To prevent infection, you must keep open wounds clean. Gently wash a stage I bedsore with mild soap and water[2].

f) Keep Skin Dry:

It is extremely important to keep the skin dry of bedridden or wheelchair bound people. When moisture becomes trapped under pressure, the tissue starts to deteriorate and open sores can develop.

g) Vitamins:

Your body needs nutrients and vitamins to fight the formation of bedsores and to encourage healing. Certain vitamins are more beneficial, such as vitamin C and zinc, which speeds up the healing process of wounds.

h) Phillips Milk of Magnesia:

When added to iodine, milk of magnesia has been known to provide a soothing remedy for bedsores. Mix the ingredients in a bowl and set aside for 30 minutes. Next, apply the remedy to bedsores several times per day (or as needed). After a few days, patients have reported signs of healing. Some people have applied Milk of Magnesia directly onto their bedsores to see results. Another remedy using Phillips Milk of Magnesia involves combining one teaspoon with one teaspoon of sugar to create a paste. Spread the mixture on bedsores to encourage a scab to grow over the open wound.

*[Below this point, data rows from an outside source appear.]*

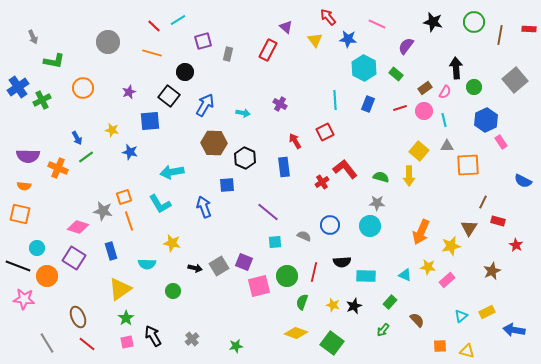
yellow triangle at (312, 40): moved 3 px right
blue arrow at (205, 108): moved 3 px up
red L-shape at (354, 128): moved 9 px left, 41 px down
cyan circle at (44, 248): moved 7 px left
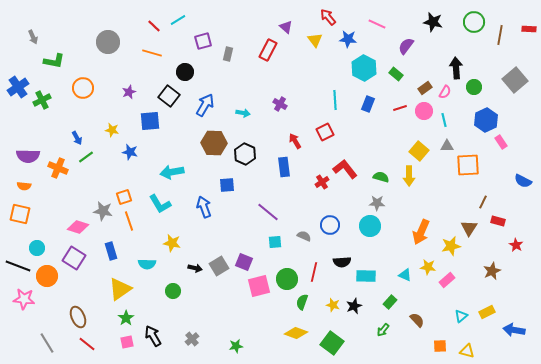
black hexagon at (245, 158): moved 4 px up
green circle at (287, 276): moved 3 px down
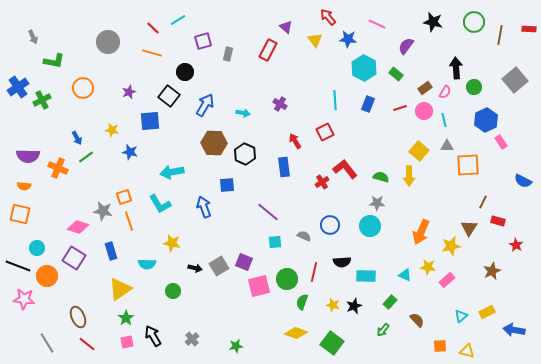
red line at (154, 26): moved 1 px left, 2 px down
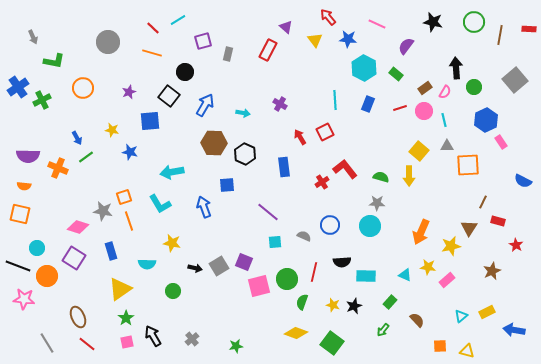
red arrow at (295, 141): moved 5 px right, 4 px up
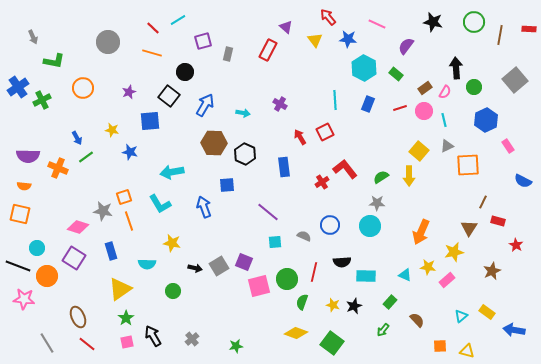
pink rectangle at (501, 142): moved 7 px right, 4 px down
gray triangle at (447, 146): rotated 24 degrees counterclockwise
green semicircle at (381, 177): rotated 49 degrees counterclockwise
yellow star at (451, 246): moved 3 px right, 6 px down
yellow rectangle at (487, 312): rotated 63 degrees clockwise
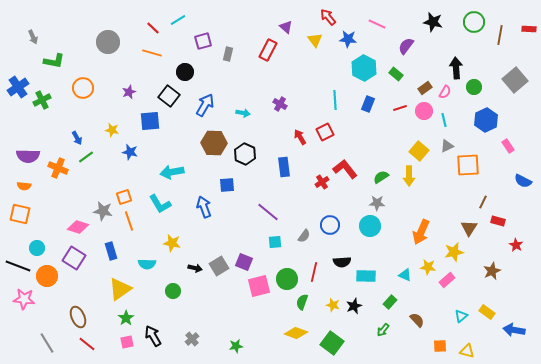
gray semicircle at (304, 236): rotated 104 degrees clockwise
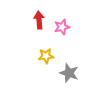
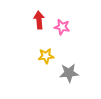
pink star: rotated 28 degrees clockwise
gray star: rotated 24 degrees counterclockwise
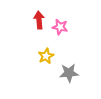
pink star: moved 2 px left
yellow star: rotated 21 degrees counterclockwise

i) Honey and Vegetable Juices:

Combine two tablespoons of honey and one tablespoon of rhubarb (or beet) juice to create a healing paste that is applied to bedsores. If the mixture is too runny, add a bit of flour as a natural thickening agent. Cover the wound with a bandage and change daily.

j) Air Mattress:

To reduce the pressure of bedsore-affected skin, you may need to sleep on an air mattress to get a comfortable rest. The ‘cushion of ‘air’ that this type of mattress offers is less stressful than a mattress with springs.

k) Aloe Vera:

Before applying aloe vera gel to a bedsore, clean the area and apply once or twice per day. The aloe will bring soothing relief, as well as encourage a speedy recovery.

l) Lysol:

The disinfectant power of Lysol has been used by caretakers of bedridden patients to prevent and heal bedsores. Place Lysol in a spray bottle and apply over the part of the body where a bedsore has developed[3]. The Lysol will help infected bedsores to heal by killing germs.

m) Humidifier:

A humidifier prevents the skin dryness that can lead to irritation associated with bedsores. Skin with a decent level of moisture is more resistant to bedsores and other infections.

n) Vitamin E Oil:

Apply vitamin E oil over the body to moisturize skin and make it more resistant to the dryness that can lead to bedsores.

o) Get Your Vitamins:

If you are bedridden or confined to a wheelchair, eating a diet full of essential vitamins can become a lifesaver. It is important to get plenty of vitamins A, B, C, D and E, which can prevent and heal bedsores.

p) Turmeric Powder:

Some people have sprinkled turmeric powder on affected skin to disinfect a pressure sore.

q) Drink Water:

When you drink at least 8 to 10 glasses of water, you will keep the skin soft, as well as promote the removal of dead tissue.

r) Quit Your Vices:

Bad habits can make bedsores worse. Smoking causes dry skin and reduced blood supply to the skin. For that reason Grandma recommends you use her tips to stop smoking. The healing process also slows down when you smoke tobacco products.  Drinking caffeinated drinks, such as tea and coffee, should also decrease.

s) Sugar:

A mixture of honey and sugar can be applied to bedsores to encourage healing. Apply directly to your wounds.

t) Petroleum Jelly:

To keep bedsores moist and encourage faster healing, apply petroleum jelly. Cover with gauze bandages and secure with a piece of tape. Reapply the petroleum jelly at least two more times to keep the wound covered throughout the day.

u) Increase Fiber Intake:

A daily bowel movement can prevent bedsores from getting worse. Increasing your intake of fiber can help – consider fruits, vegetables and high-fiber cereals.

v) Massage:

In the very early stages of bedsores, you can massage the area to promote better circulation to pressure points.

w) Vitamin E Soap:

A daily sponge bath using a soap containing vitamin E is beneficial for a patient with bedsores.

x) Cotton Clothing:

Wearing clothing made out of cotton offers a breathable material that makes skin with bedsores more comfortable.